Где же выход? Я мучился этим вопросом.
VII. Ночные бдения
Дома меня ждала Антонина. Она понимала моё состояние без слов. Когда я приходил поздно, измученный, пропитанный архивной пылью, она молча наливала чай, садилась напротив и смотрела на меня своими тихими, понимающими глазами.
– Ты думаешь о своих древних? – спрашивала она иногда.
– Думаю.
– О чём именно?
Как ей объяснить? Как рассказать о том, что мучает меня днями и ночами? О том, что я чувствую себя археологом, который раскапывает не древние городища, а собственную душу? О том, что каждое новое знание о прошлом становится знанием о настоящем?
Я пытался.
– Понимаешь, Тоня, я смотрю на этих людей, и мне страшно. Они жили, любили, страдали, умирали. Но они не знали, что они – личности. Они не подозревали, что у каждого человека есть свой внутренний мир. Они думали, что человек – это только часть целого.
– А это плохо?
– Не плохо и не хорошо. Это иначе. Но из этого иначе выросло наше сегодня. Мы, русские, до сих пор не умеем быть личностями. До сих пор ищем спасения в общине, в государстве, в начальстве. До сих пор боимся одиночества больше, чем рабства.

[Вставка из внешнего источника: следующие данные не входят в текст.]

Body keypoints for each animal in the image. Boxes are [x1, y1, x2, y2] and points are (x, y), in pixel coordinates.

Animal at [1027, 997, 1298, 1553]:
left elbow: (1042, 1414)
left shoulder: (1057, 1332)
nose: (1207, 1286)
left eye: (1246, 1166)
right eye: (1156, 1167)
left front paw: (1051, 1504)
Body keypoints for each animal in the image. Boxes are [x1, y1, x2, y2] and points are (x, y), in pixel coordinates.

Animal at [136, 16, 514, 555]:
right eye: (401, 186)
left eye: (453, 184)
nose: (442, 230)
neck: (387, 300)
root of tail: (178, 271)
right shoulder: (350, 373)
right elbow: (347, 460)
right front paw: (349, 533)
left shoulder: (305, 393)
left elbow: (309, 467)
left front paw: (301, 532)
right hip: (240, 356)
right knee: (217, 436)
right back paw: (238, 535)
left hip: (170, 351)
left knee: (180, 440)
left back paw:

Антонина молчала, потом тихо говорила:
– А может быть, в этом наша правда? Может быть, западное одиночество страшнее нашей коллективности?
Я не знал ответа. И это незнание жгло меня.
VIII. Князья и дружина
Но не только крестьянский мир я изучал. Я смотрел и на верхние слои древнерусского общества – на князей, на бояр, на дружинников.